Débat d’actualité : Décision de Michelin de supprimer 700 emplois en Touraine
Intervention de Gilles Deguet
C’est peu de dire que l’annonce de la suppression de 700 emplois dans l’usine de Joué les Tours a suscité une émotion forte,
en particulier dans l’agglomération.
Comme le rappelle un syndicaliste, c’est le neuvième plan qui touche l’usine, a chaque fois accompagné de licenciements, et l’effectif a déjà été divisé par quatre, passant de 4000 à 900.
Il faut rappeler aussi que l’activité camions est partie de Poitiers il y a moins de 8 ans, avec son lot de licenciements, et les conséquences sur les conditions de vie d’une centaine de travailleurs
qui font plus de 200 km chaque jour depuis lors, et qui seront une nouvelle fois victimes de cette restructuration.
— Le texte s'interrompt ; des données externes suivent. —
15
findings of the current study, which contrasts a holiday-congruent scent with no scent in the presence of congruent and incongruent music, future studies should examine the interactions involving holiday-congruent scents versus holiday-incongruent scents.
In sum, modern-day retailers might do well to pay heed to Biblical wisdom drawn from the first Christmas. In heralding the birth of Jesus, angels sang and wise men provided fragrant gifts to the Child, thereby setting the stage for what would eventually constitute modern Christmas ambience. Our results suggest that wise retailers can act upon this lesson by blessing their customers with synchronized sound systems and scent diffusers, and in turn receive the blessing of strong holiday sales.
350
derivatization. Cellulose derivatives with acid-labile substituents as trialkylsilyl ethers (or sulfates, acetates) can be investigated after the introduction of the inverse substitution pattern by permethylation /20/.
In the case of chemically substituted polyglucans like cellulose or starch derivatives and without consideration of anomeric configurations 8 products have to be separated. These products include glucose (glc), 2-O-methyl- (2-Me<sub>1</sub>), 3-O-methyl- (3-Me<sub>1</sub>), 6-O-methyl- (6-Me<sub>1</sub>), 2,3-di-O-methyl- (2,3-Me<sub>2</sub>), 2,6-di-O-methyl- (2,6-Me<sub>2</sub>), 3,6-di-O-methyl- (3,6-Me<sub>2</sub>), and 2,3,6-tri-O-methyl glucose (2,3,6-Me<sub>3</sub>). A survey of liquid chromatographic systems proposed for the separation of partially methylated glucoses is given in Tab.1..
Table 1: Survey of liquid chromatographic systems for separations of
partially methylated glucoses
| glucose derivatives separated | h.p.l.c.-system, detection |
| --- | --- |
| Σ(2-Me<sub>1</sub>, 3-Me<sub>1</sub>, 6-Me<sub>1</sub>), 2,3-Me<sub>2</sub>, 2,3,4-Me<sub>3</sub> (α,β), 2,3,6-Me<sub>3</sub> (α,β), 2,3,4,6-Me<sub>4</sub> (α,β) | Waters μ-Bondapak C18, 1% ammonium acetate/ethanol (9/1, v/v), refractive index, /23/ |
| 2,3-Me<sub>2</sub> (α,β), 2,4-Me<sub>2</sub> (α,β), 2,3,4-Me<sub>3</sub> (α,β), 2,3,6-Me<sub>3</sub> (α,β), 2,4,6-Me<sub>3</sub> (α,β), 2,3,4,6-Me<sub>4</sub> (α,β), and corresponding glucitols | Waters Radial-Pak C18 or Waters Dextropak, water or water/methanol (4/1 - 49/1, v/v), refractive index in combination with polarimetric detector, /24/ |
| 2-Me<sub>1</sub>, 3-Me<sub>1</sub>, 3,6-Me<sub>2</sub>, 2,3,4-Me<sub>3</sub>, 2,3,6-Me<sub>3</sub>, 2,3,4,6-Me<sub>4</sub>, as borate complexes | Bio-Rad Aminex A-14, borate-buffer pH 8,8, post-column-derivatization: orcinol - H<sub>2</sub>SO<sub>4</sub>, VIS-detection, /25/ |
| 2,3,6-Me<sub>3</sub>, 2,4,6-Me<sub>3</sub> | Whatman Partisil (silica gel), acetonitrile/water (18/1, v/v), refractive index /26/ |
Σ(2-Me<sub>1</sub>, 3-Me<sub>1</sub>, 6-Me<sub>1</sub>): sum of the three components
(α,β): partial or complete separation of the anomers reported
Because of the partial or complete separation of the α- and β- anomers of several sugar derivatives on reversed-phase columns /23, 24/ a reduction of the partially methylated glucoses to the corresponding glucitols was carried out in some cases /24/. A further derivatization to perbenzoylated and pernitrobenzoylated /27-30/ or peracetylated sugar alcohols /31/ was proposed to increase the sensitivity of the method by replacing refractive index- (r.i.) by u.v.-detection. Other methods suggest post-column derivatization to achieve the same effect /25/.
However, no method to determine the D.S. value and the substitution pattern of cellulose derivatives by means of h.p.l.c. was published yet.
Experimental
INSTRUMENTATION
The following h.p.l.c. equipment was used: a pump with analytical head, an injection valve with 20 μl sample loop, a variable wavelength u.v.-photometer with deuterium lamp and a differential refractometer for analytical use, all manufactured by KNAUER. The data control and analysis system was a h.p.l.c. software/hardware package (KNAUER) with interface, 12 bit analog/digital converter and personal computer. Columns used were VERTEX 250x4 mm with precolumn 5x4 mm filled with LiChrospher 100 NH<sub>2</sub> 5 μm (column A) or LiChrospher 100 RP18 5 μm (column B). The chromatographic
Mais l’émotion est aussi la cristallisation des effets des suppressions d’emploi plus diffuses et donc moins spectaculaires mais qui minent durablement notre société.
A ce stade du dossier, je voudrais souligner que le rôle d’une collectivité comme la nôtre est de soutenir les organisations syndicales engagées dans une difficile négociation, et de veiller à ce que les engagements pris par l’industriel soient tenus …
et nous savons que la manière dont ils ont honoré leurs engagements jusque là, et en particulier dans l’épisode de Poitiers, incite à la plus grande vigilance.
Mais on ne peut pas seulement réagir.
Les drames auxquels nous sommes affrontés ont aussi leur origine dans l’incapacité à anticiper.
Notre économie a trop vécu sur la perspective d’une croissance infinie des secteurs existants sans anticiper leur déclin programmé.
Il en est ainsi de l’industrie automobile.
Ce qui frappe Michelin aujourd’hui en est un exemple particulier: si le marché du pneu poids lourd n’est pas à la hauteur des attentes ce n’est pas malheureusement par un transfert du fret vers le rail, mais c’est parce que les routiers ont de plus en plus recours à la location de pneus au pro rata des km parcourus. …. processus d’économie de la fonctionnalité qui permet le recyclage et le rechapage, et donc une durée de vie plus longue du pneu. Le problème est que les dirigeants de Michelin n’aient pas anticipé les conséquences de ces évolutions.
La réflexion collective sur la transition écologique est donc bien vitale. Et cette réflexion doit s’étendre à toute la population, et en particulier aux salariés des entreprises, car ce sont eux qui subissent les conséquences des mauvais choix industriels.
Faute de penser la transition écologique, nous risquons de courir après les secteurs qui ne sont pas encore en crise comme l’aéronautique, et de nous exposer à de nouvelles déconvenues.
Mais nous ne saurions laisser penser qu’il ne s’agit que d’une question de prévision économique.
La transition écologique n’est pas compatible avec un fonctionnement des entreprises entièrement tourné vers la rémunération des actionnaires.
Et c’est bien ce qui se passe avec Michelin qui annonce d’ores et déjà un objectif d’augmentation de 8% des dividendes entre 2013 et 2014, et dont l’annonce de 700 suppressions d’emplois a été saluée à la bourse par une hausse de son cours.
Ces licenciements sont donc bien des licenciements boursiers. Le groupe des élus écologistes qui a initié dans cette assemblée, au mois d’octobre dernier, un vœu pour une loi interdisant les licenciements boursiers, réaffirme aujourd’hui sa volonté de voir votée une telle loi.
Mes chers collègues, la transition écologique nécessaire c’est aussi substituer la recherche de la satisfaction des besoins à la recherche du profit. Car ces deux objectifs sont de plus en plus inconciliables.